The American Hospital Association (AHA) asked the U.S. Court of Appeals for the District of Columbia to rehear a July 17 decision in favor of CMS’ site-neutral payment policy, the AHA announced September 1.

The July decision was reached by a three-judge panel and in its petition the AHA is requesting that the entire court rule on the case.

In July, a three-judge panel determined that CMS has the authority the implement a controversial policy finalized in the 2019 Outpatient Prospective Payment System (OPPS) final rule. Under Section 603 of the Bipartisan Budget Act of 2015, CMS was required to implement a site-neutral payment policy that reduced reimbursement to most off-campus provider-based departments (PBD).

Reimbursement reductions to most off-campus PBDs were rolled out in the 2018 Outpatient Prospective Payment System (OPPS) final rule.
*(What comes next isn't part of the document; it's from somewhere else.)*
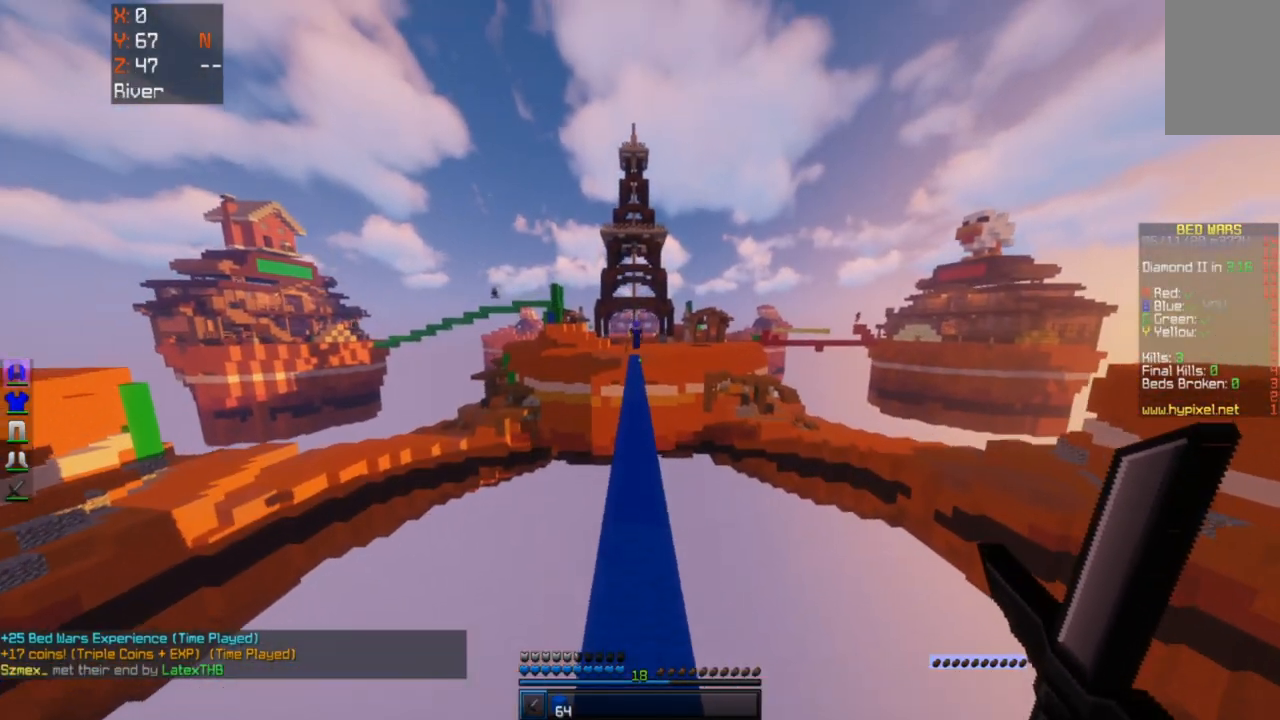
{"keys": ["space", "w"], "mouse": [], "events": []}
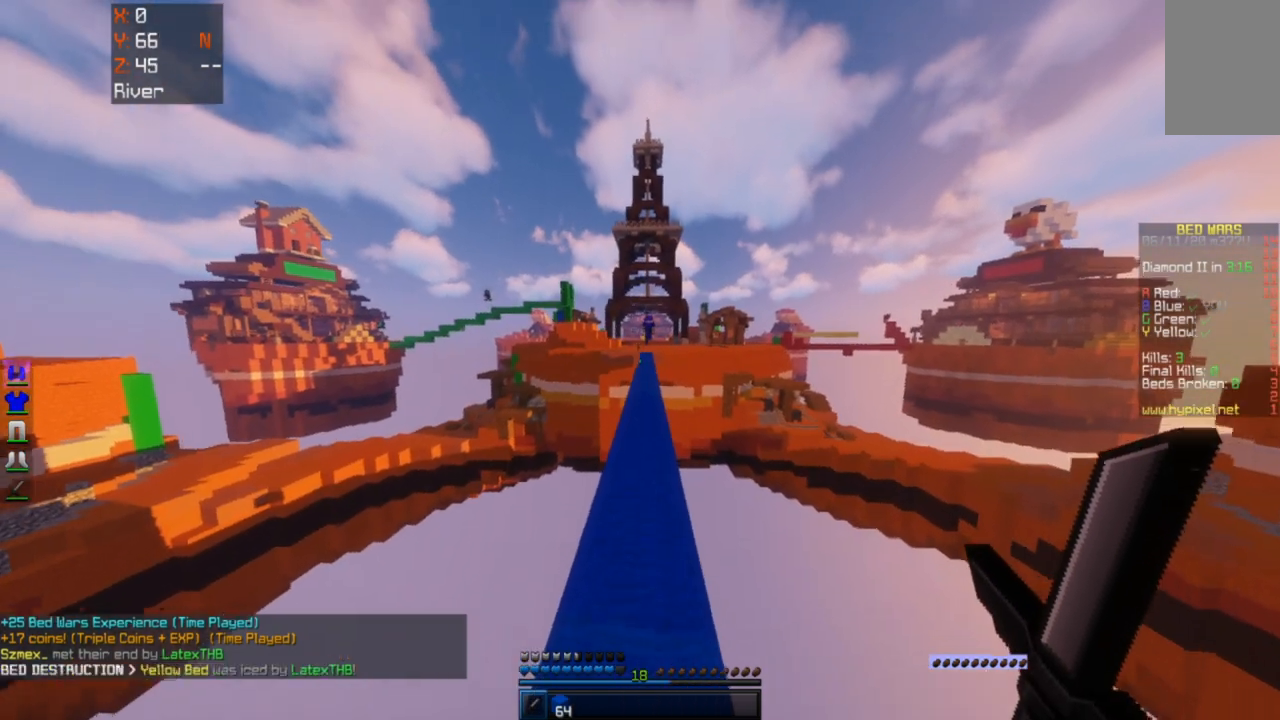
{"keys": ["space", "w"], "mouse": [], "events": []}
Certain off-campus PBDs were grandfathered in under Section 603 and exempt from the reimbursement reductions.

In the 2019 OPPS, CMS finalized a policy that applied a 50% total reduction in payment to grandfathered off-campus PBDs as if these sites were paid the Medicare Physician Fee Schedule (MPFS) rate for services described by HCPCS code G0463 (hospital outpatient clinic visit for assessment and management of a patient).

This effectively paid providers 70% of the OPPS rate for 2019. For 2020 and subsequent years, CMS will reimburse the grandfathered off-campus PBDs at the MPFS rate, which would equal 40% of the Outpatient Prospective Payment System (OPPS) rate.

Notably, the reductions were not budget-neutral, meaning the savings were not redistributed within the OPPS.

In its petition for a rehearing, the AHA argues that although the panel relied on legal theory in Chevron U.S.A. Inc. v. Natural Resources Defense Council Inc. (1984), the panel failed to address questions raised by Chevron. The AHA also contends that Chevron does not apply to this case.